Starting at the line containing "X004431Y003562D02*" and ending at the line containing "X001620Y009369D01*", print every line of the material below exactly, both ends included, and stop there.

--- Records for processing Enclosed Below ---

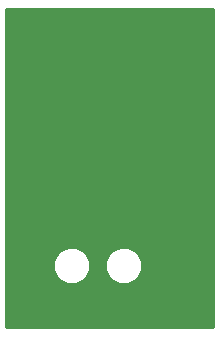
<source format=gbl>
G75*
%MOIN*%
%OFA0B0*%
%FSLAX24Y24*%
%IPPOS*%
%LPD*%
%AMOC8*
5,1,8,0,0,1.08239X$1,22.5*
%
%ADD10C,0.0120*%
%ADD11C,0.0556*%
D10*
X001620Y001620D02*
X001620Y012196D01*
X008470Y012196D01*
X008470Y001620D01*
X001620Y001620D01*
X001620Y001666D02*
X008470Y001666D01*
X008470Y001785D02*
X001620Y001785D01*
X001620Y001903D02*
X008470Y001903D01*
X008470Y002022D02*
X001620Y002022D01*
X001620Y002140D02*
X008470Y002140D01*
X008470Y002259D02*
X001620Y002259D01*
X001620Y002377D02*
X008470Y002377D01*
X008470Y002496D02*
X001620Y002496D01*
X001620Y002614D02*
X008470Y002614D01*
X008470Y002733D02*
X001620Y002733D01*
X001620Y002851D02*
X008470Y002851D01*
X008470Y002970D02*
X001620Y002970D01*
X001620Y003088D02*
X003510Y003088D01*
X003433Y003120D02*
X003667Y003023D01*
X003921Y003023D01*
X004155Y003120D01*
X004334Y003299D01*
X004431Y003533D01*
X004431Y003787D01*
X004334Y004021D01*
X004155Y004200D01*
X003921Y004297D01*
X003667Y004297D01*
X003433Y004200D01*
X003254Y004021D01*
X003157Y003787D01*
X003157Y003533D01*
X003254Y003299D01*
X003433Y003120D01*
X003346Y003207D02*
X001620Y003207D01*
X001620Y003325D02*
X003243Y003325D01*
X003194Y003444D02*
X001620Y003444D01*
X001620Y003562D02*
X003157Y003562D01*
X003157Y003681D02*
X001620Y003681D01*
X001620Y003799D02*
X003162Y003799D01*
X003211Y003918D02*
X001620Y003918D01*
X001620Y004036D02*
X003269Y004036D01*
X003387Y004155D02*
X001620Y004155D01*
X001620Y004273D02*
X003609Y004273D01*
X003979Y004273D02*
X005341Y004273D01*
X005399Y004297D02*
X005165Y004200D01*
X004986Y004021D01*
X004889Y003787D01*
X004889Y003533D01*
X004986Y003299D01*
X005165Y003120D01*
X005399Y003023D01*
X005653Y003023D01*
X005887Y003120D01*
X006066Y003299D01*
X006163Y003533D01*
X006163Y003787D01*
X006066Y004021D01*
X005887Y004200D01*
X005653Y004297D01*
X005399Y004297D01*
X005120Y004155D02*
X004200Y004155D01*
X004319Y004036D02*
X005001Y004036D01*
X004943Y003918D02*
X004377Y003918D01*
X004426Y003799D02*
X004894Y003799D01*
X004889Y003681D02*
X004431Y003681D01*
X004431Y003562D02*
X004889Y003562D01*
X004926Y003444D02*
X004394Y003444D01*
X004345Y003325D02*
X004975Y003325D01*
X005079Y003207D02*
X004241Y003207D01*
X004078Y003088D02*
X005242Y003088D01*
X005810Y003088D02*
X008470Y003088D01*
X008470Y003207D02*
X005974Y003207D01*
X006077Y003325D02*
X008470Y003325D01*
X008470Y003444D02*
X006126Y003444D01*
X006163Y003562D02*
X008470Y003562D01*
X008470Y003681D02*
X006163Y003681D01*
X006158Y003799D02*
X008470Y003799D01*
X008470Y003918D02*
X006109Y003918D01*
X006051Y004036D02*
X008470Y004036D01*
X008470Y004155D02*
X005933Y004155D01*
X005711Y004273D02*
X008470Y004273D01*
X008470Y004392D02*
X001620Y004392D01*
X001620Y004510D02*
X008470Y004510D01*
X008470Y004629D02*
X001620Y004629D01*
X001620Y004747D02*
X008470Y004747D01*
X008470Y004866D02*
X001620Y004866D01*
X001620Y004984D02*
X008470Y004984D01*
X008470Y005103D02*
X001620Y005103D01*
X001620Y005221D02*
X008470Y005221D01*
X008470Y005340D02*
X001620Y005340D01*
X001620Y005458D02*
X008470Y005458D01*
X008470Y005577D02*
X001620Y005577D01*
X001620Y005695D02*
X008470Y005695D01*
X008470Y005814D02*
X001620Y005814D01*
X001620Y005932D02*
X008470Y005932D01*
X008470Y006051D02*
X001620Y006051D01*
X001620Y006169D02*
X008470Y006169D01*
X008470Y006288D02*
X001620Y006288D01*
X001620Y006406D02*
X008470Y006406D01*
X008470Y006525D02*
X001620Y006525D01*
X001620Y006643D02*
X008470Y006643D01*
X008470Y006762D02*
X001620Y006762D01*
X001620Y006880D02*
X008470Y006880D01*
X008470Y006999D02*
X001620Y006999D01*
X001620Y007117D02*
X008470Y007117D01*
X008470Y007236D02*
X001620Y007236D01*
X001620Y007354D02*
X008470Y007354D01*
X008470Y007473D02*
X001620Y007473D01*
X001620Y007591D02*
X008470Y007591D01*
X008470Y007710D02*
X001620Y007710D01*
X001620Y007828D02*
X008470Y007828D01*
X008470Y007947D02*
X001620Y007947D01*
X001620Y008065D02*
X008470Y008065D01*
X008470Y008184D02*
X001620Y008184D01*
X001620Y008302D02*
X008470Y008302D01*
X008470Y008421D02*
X001620Y008421D01*
X001620Y008539D02*
X008470Y008539D01*
X008470Y008658D02*
X001620Y008658D01*
X001620Y008776D02*
X008470Y008776D01*
X008470Y008895D02*
X001620Y008895D01*
X001620Y009013D02*
X008470Y009013D01*
X008470Y009132D02*
X001620Y009132D01*
X001620Y009250D02*
X008470Y009250D01*
X008470Y009369D02*
X001620Y009369D01*
X001620Y009487D02*
X008470Y009487D01*
X008470Y009606D02*
X001620Y009606D01*
X001620Y009724D02*
X008470Y009724D01*
X008470Y009843D02*
X001620Y009843D01*
X001620Y009961D02*
X008470Y009961D01*
X008470Y010080D02*
X001620Y010080D01*
X001620Y010198D02*
X008470Y010198D01*
X008470Y010317D02*
X001620Y010317D01*
X001620Y010435D02*
X008470Y010435D01*
X008470Y010554D02*
X001620Y010554D01*
X001620Y010672D02*
X008470Y010672D01*
X008470Y010791D02*
X001620Y010791D01*
X001620Y010909D02*
X008470Y010909D01*
X008470Y011028D02*
X001620Y011028D01*
X001620Y011146D02*
X008470Y011146D01*
X008470Y011265D02*
X001620Y011265D01*
X001620Y011383D02*
X008470Y011383D01*
X008470Y011502D02*
X001620Y011502D01*
X001620Y011620D02*
X008470Y011620D01*
X008470Y011739D02*
X001620Y011739D01*
X001620Y011857D02*
X008470Y011857D01*
X008470Y011976D02*
X001620Y011976D01*
X001620Y012094D02*
X008470Y012094D01*
X003660Y008660D02*
X003660Y005560D01*
X003660Y008660D02*
X003160Y009160D01*
D11*
X003160Y009160D03*
X003660Y005560D03*
M02*

</source>
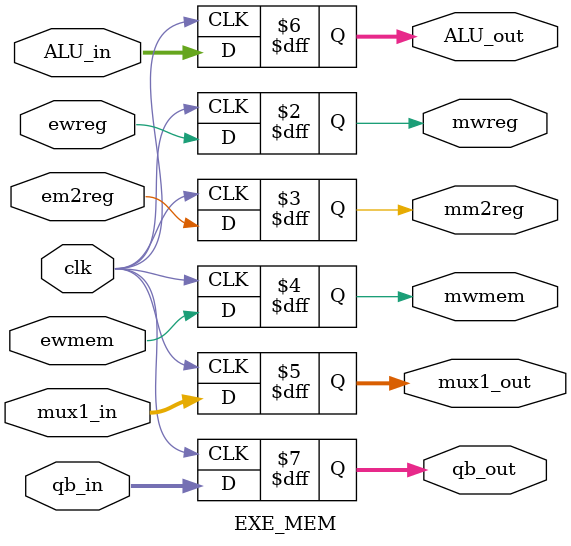
<source format=v>
`timescale 1ns / 1ps

module EXE_MEM(
    input clk,
    input ewreg,
    input em2reg,
    input ewmem,
    input [4:0] mux1_in,
    input [31:0] ALU_in,
    input [31:0] qb_in,
    output reg mwreg,
    output reg mm2reg,
    output reg mwmem,
    output reg [4:0] mux1_out,
    output reg [31:0] ALU_out,
    output reg [31:0] qb_out
    );
    
    always @(negedge clk)
    begin
         mwreg = ewreg;
         mm2reg = em2reg;
         mwmem = ewmem;
         mux1_out = mux1_in;
         ALU_out = ALU_in;
         qb_out = qb_in;
    end
endmodule


</source>
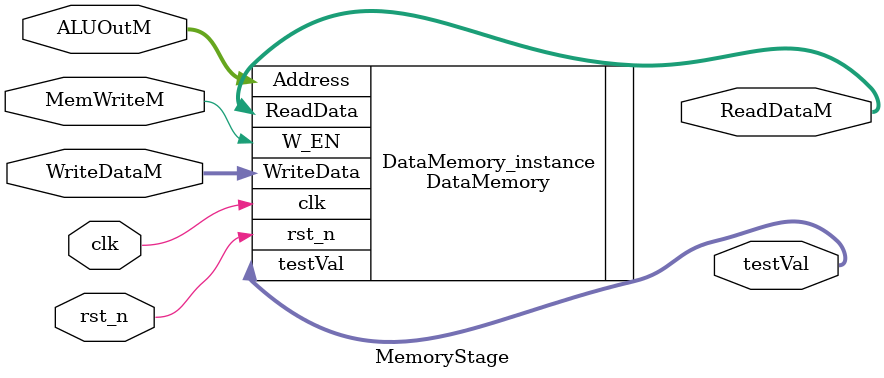
<source format=v>
module MemoryStage(
	input              clk,
	input              rst_n,
	input       [31:0] ALUOutM, 
	input  [31:0] WriteDataM,
	input          MemWriteM,
	output  [31:0] ReadDataM,
	output  [15:0] testVal
	
);

/*------------------------Local Parameters----------------------*/
localparam width = 32;

DataMemory #(.width(width)) DataMemory_instance
(
	    .clk(clk),
	    .rst_n(rst_n),
	    .Address(ALUOutM),
	    .WriteData(WriteDataM),
	    .W_EN(MemWriteM),
	    .ReadData(ReadDataM),
	    .testVal(testVal)
);
endmodule : MemoryStage

</source>
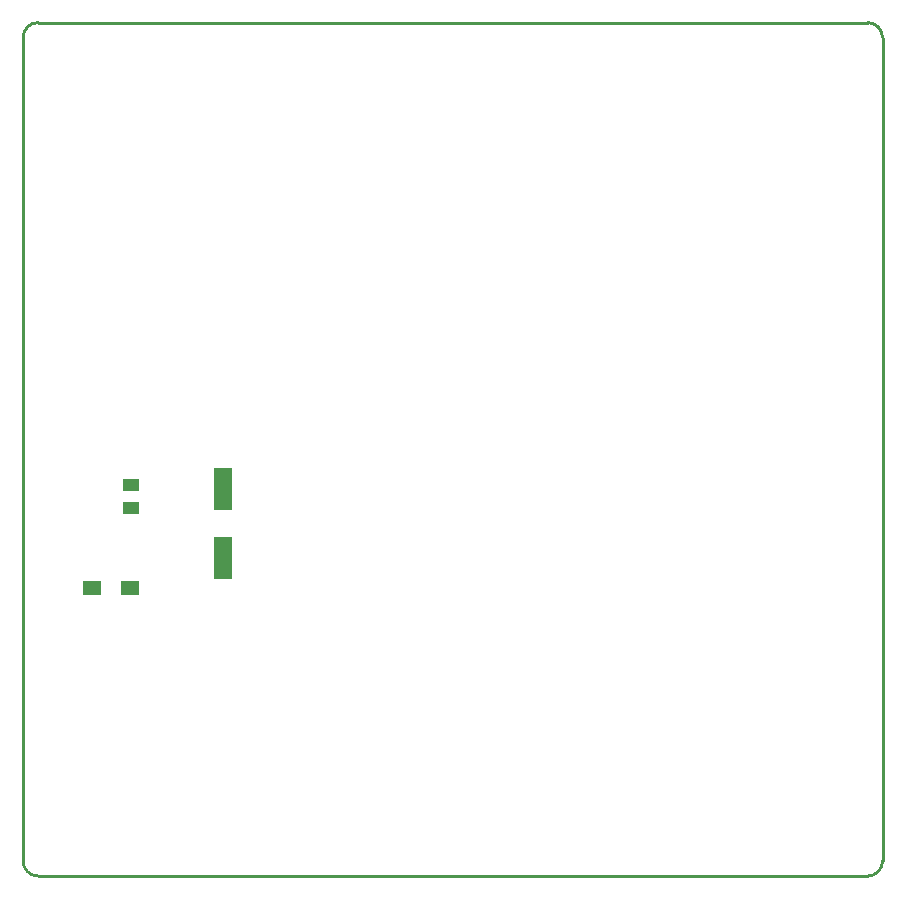
<source format=gtp>
G04 Layer_Color=8421504*
%FSLAX25Y25*%
%MOIN*%
G70*
G01*
G75*
%ADD10R,0.05512X0.04331*%
G04:AMPARAMS|DCode=11|XSize=141.73mil|YSize=62.99mil|CornerRadius=7.87mil|HoleSize=0mil|Usage=FLASHONLY|Rotation=270.000|XOffset=0mil|YOffset=0mil|HoleType=Round|Shape=RoundedRectangle|*
%AMROUNDEDRECTD11*
21,1,0.14173,0.04724,0,0,270.0*
21,1,0.12598,0.06299,0,0,270.0*
1,1,0.01575,-0.02362,-0.06299*
1,1,0.01575,-0.02362,0.06299*
1,1,0.01575,0.02362,0.06299*
1,1,0.01575,0.02362,-0.06299*
%
%ADD11ROUNDEDRECTD11*%
%ADD12R,0.06299X0.04724*%
%ADD14C,0.01000*%
D10*
X141500Y238563D02*
D03*
Y246437D02*
D03*
D11*
X172000Y221886D02*
D03*
Y245114D02*
D03*
D12*
X128508Y212000D02*
D03*
X141106D02*
D03*
D14*
X392000Y395500D02*
G03*
X387000Y400500I-5000J0D01*
G01*
Y116000D02*
G03*
X392000Y121000I0J5000D01*
G01*
X105500D02*
G03*
X110500Y116000I5000J0D01*
G01*
Y400500D02*
G03*
X105500Y395500I0J-5000D01*
G01*
X280000Y400500D02*
X387000D01*
X392000Y121000D02*
Y395500D01*
X110500Y116000D02*
X387000D01*
X105500Y121000D02*
Y395500D01*
X110500Y400500D02*
X281500D01*
M02*

</source>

--- End of Enclosed Records for processing ---

Solution to this problem –
X004431Y003562D02*
X004889Y003562D01*
X004926Y003444D02*
X004394Y003444D01*
X004345Y003325D02*
X004975Y003325D01*
X005079Y003207D02*
X004241Y003207D01*
X004078Y003088D02*
X005242Y003088D01*
X005810Y003088D02*
X008470Y003088D01*
X008470Y003207D02*
X005974Y003207D01*
X006077Y003325D02*
X008470Y003325D01*
X008470Y003444D02*
X006126Y003444D01*
X006163Y003562D02*
X008470Y003562D01*
X008470Y003681D02*
X006163Y003681D01*
X006158Y003799D02*
X008470Y003799D01*
X008470Y003918D02*
X006109Y003918D01*
X006051Y004036D02*
X008470Y004036D01*
X008470Y004155D02*
X005933Y004155D01*
X005711Y004273D02*
X008470Y004273D01*
X008470Y004392D02*
X001620Y004392D01*
X001620Y004510D02*
X008470Y004510D01*
X008470Y004629D02*
X001620Y004629D01*
X001620Y004747D02*
X008470Y004747D01*
X008470Y004866D02*
X001620Y004866D01*
X001620Y004984D02*
X008470Y004984D01*
X008470Y005103D02*
X001620Y005103D01*
X001620Y005221D02*
X008470Y005221D01*
X008470Y005340D02*
X001620Y005340D01*
X001620Y005458D02*
X008470Y005458D01*
X008470Y005577D02*
X001620Y005577D01*
X001620Y005695D02*
X008470Y005695D01*
X008470Y005814D02*
X001620Y005814D01*
X001620Y005932D02*
X008470Y005932D01*
X008470Y006051D02*
X001620Y006051D01*
X001620Y006169D02*
X008470Y006169D01*
X008470Y006288D02*
X001620Y006288D01*
X001620Y006406D02*
X008470Y006406D01*
X008470Y006525D02*
X001620Y006525D01*
X001620Y006643D02*
X008470Y006643D01*
X008470Y006762D02*
X001620Y006762D01*
X001620Y006880D02*
X008470Y006880D01*
X008470Y006999D02*
X001620Y006999D01*
X001620Y007117D02*
X008470Y007117D01*
X008470Y007236D02*
X001620Y007236D01*
X001620Y007354D02*
X008470Y007354D01*
X008470Y007473D02*
X001620Y007473D01*
X001620Y007591D02*
X008470Y007591D01*
X008470Y007710D02*
X001620Y007710D01*
X001620Y007828D02*
X008470Y007828D01*
X008470Y007947D02*
X001620Y007947D01*
X001620Y008065D02*
X008470Y008065D01*
X008470Y008184D02*
X001620Y008184D01*
X001620Y008302D02*
X008470Y008302D01*
X008470Y008421D02*
X001620Y008421D01*
X001620Y008539D02*
X008470Y008539D01*
X008470Y008658D02*
X001620Y008658D01*
X001620Y008776D02*
X008470Y008776D01*
X008470Y008895D02*
X001620Y008895D01*
X001620Y009013D02*
X008470Y009013D01*
X008470Y009132D02*
X001620Y009132D01*
X001620Y009250D02*
X008470Y009250D01*
X008470Y009369D02*
X001620Y009369D01*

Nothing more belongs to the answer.